Your assignment is to compose an essay around a theme or argument of your own choosing that introduces and is structured around a single work of Italian Renaissance art and invites the reader to consider and deepen understanding of that work in relation to a contemporary issue, development, controversy, event, reality, theory, or perspective (contemporary, that meaning contemporary to 2024). This assignment must have a primary focus on the work of art and include a visual description and the basic facts of the work: fundamentally the who, what, where, when, and how of its making and initial historical appearance. Much as characterized your written reflections, your final exam essay should have a discernible subject/definite theme (in this case, your chosen work of art and the specific point or thesis you are developing about it), and it should have an introductory paragraph, developing paragraphs, and a conclusion. Most importantly, your essay needs to read as something well beyond simply a dry assemblage of facts about a work of art—in other words, not a purely factual report—, but it should impress the reader as an essay that is about a work of art as seen and understood through the interpretive, informing perspective of an idea that you have about that work or a way of seeing that work in an innovative, eye-opening way in relation to, again, current realities, events, attitudes, and perspectives.

I would suggest that you approach this essay in one of two ways:  Either (1) choose a work of Italian Renaissance art that intrigues you and you’d like to deepen that intrigue by connecting it to a current reality, event, attitude, or perspective; or (2) identify a current reality, event, attitude, or perspective that interests, animates, perplexes, or even angers you and select an Italian work based on that intrigue. Pick the approach that suites you best and gives you a novel way—that really interests and excites you!—for introducing, developing, and driving home a point about your work.

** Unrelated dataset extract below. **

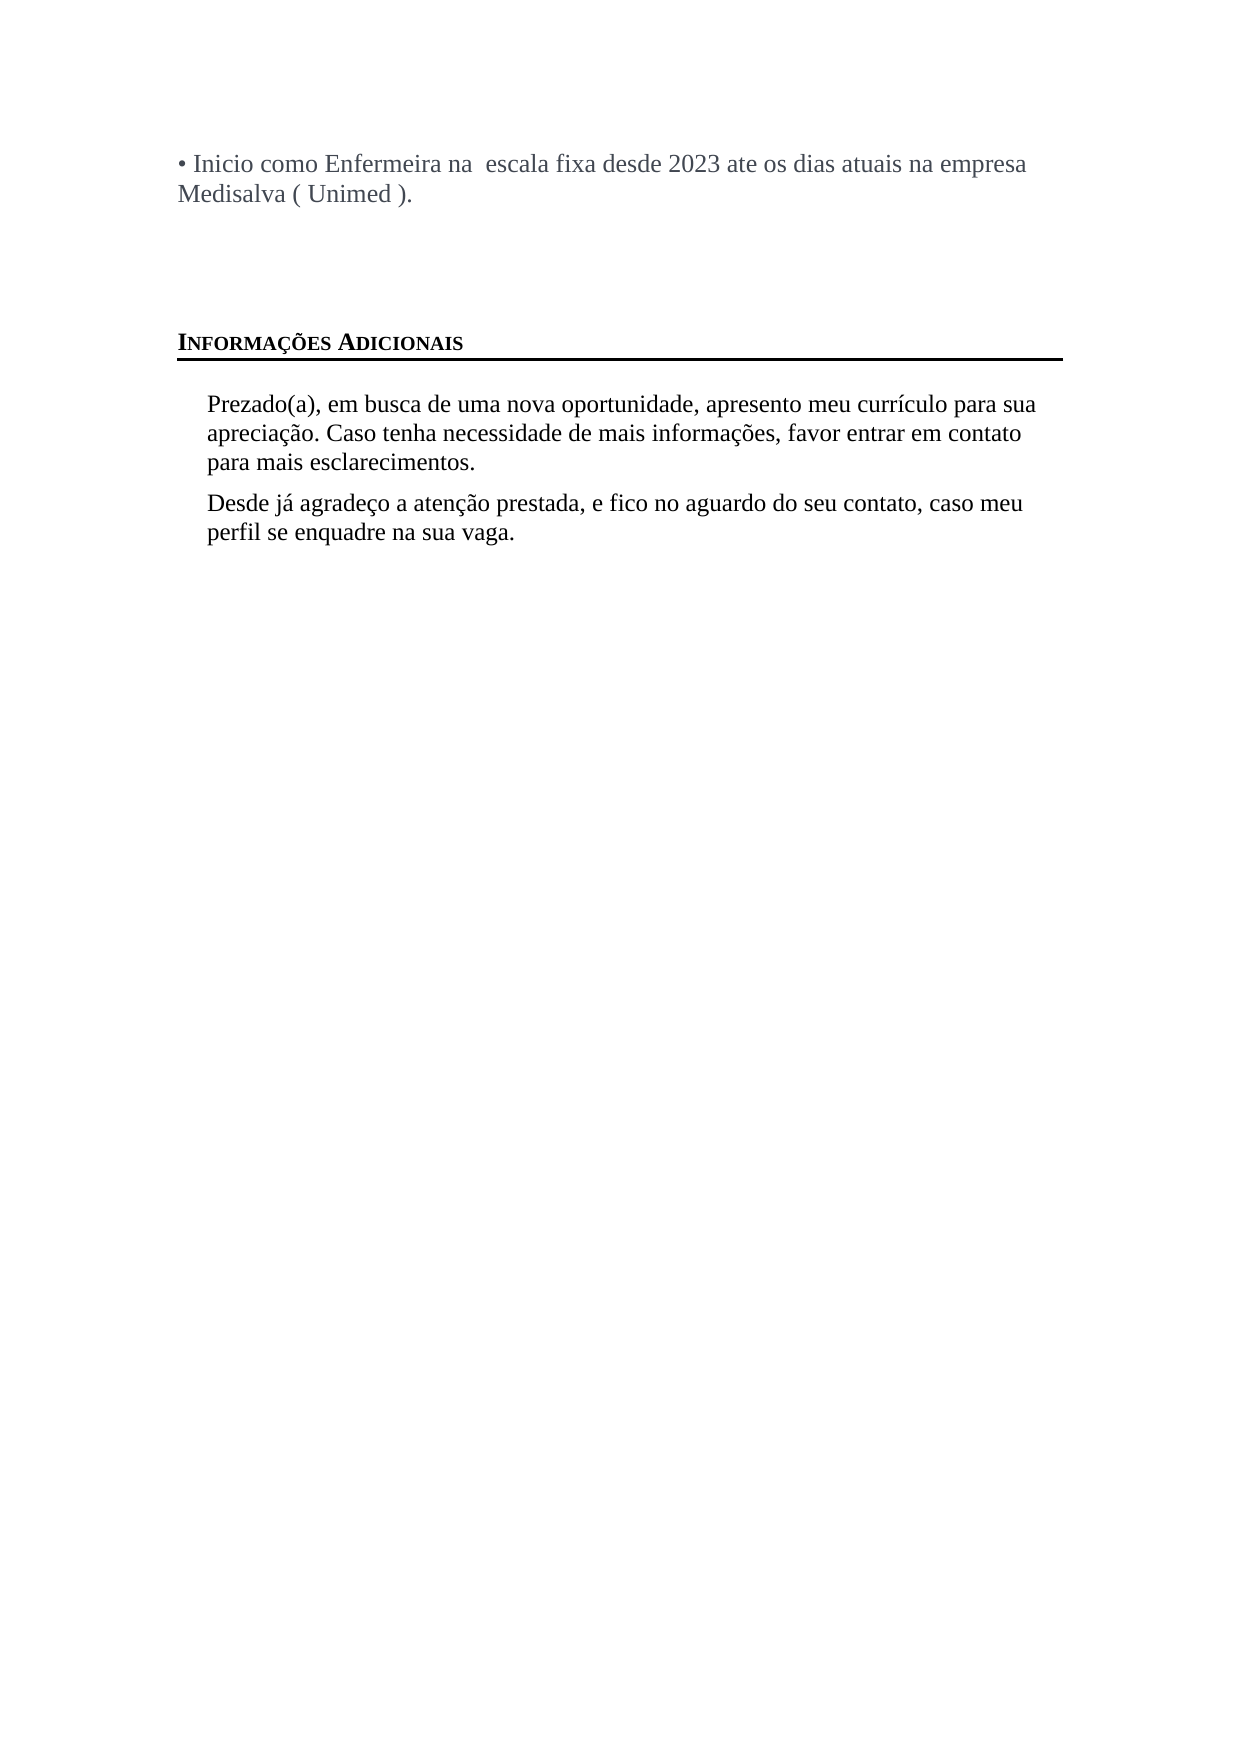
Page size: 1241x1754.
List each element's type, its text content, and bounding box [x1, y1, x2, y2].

I’d like you to think of your final exam essay in this way:  On the one hand, you want to be really invested in an idea and your creative connecting of that idea to a work of art to the extent that your reader comes away from your essay saying something like “Wow, that was really interesting; I never would have thought about that work of Renaissance art in that particular and interesting way!”; On the other hand, in 10, 20, 50, or 70 years from now, think about looking back to your final essay for this course as an interesting, telling artifact of the fact that you took this course in 2022 and that a particular subject was deeply on your mind at that time. Have creative, intellectual fun with this. Your essay can take a form that ranges anywhere from the serious to the comedic; the important thing is that you guide your reader into both seeing visually and understanding intellectually, in a novel way, the work of art you have chosen.

Specific Requirements

Your essay should:

be submitted to the class Isidore site by the end of our official examination period, May 1 by 12:00 p.m.

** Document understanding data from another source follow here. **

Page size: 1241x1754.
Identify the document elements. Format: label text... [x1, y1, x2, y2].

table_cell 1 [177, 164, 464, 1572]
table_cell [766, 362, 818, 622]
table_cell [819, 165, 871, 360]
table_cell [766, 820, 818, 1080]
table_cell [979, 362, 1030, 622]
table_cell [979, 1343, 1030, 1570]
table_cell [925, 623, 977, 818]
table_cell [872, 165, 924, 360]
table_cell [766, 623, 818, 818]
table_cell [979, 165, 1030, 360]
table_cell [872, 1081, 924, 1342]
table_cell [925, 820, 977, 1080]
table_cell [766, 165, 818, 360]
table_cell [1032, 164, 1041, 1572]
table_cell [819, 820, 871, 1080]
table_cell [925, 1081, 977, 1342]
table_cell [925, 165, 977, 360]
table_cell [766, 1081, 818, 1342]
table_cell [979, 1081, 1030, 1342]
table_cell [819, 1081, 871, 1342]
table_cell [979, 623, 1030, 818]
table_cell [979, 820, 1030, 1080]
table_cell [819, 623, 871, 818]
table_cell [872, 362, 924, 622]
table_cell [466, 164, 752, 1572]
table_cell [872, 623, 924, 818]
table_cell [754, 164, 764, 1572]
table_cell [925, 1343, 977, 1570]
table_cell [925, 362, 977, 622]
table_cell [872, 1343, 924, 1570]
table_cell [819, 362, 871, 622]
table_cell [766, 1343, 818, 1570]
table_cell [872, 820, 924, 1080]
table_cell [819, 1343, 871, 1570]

have a title, followed by a one-sentence summary that indicates the work of art you are writing about, the theme you are addressing, and the point you are making.

contain an image of your work of art that immediately follows your title and the aforementioned one-sentence summary.

  • after its title and summary sentence, start with an introduction, followed by a set of body paragraphs and a conclusion.
  • Note:  a good conclusion should be more than merely a summary of what you have just written; it should move the topic you have been discussing to another level, or point of consideration or importance.  In other words, give your reader something really to ponder in your conclusion, not just a dry, uninformative re-stated return to what you have already written.
  • be written not to me, as your professor, or in the first person; rather, it should be written in a style much like you would read in a magazine or journal for a general audience unknown to the reader; absolutely do not spend your introduction going over your journey of thought toward your subject.  That just wastes valuable time, space, and your reader’s attention.  Your journey to the topic is not what is interesting or important; what you have to say, both directly and evocatively, about your subject is what really matters to a reader who is going to interested in (a) your subject; and (b) what your particular idea is about your subject.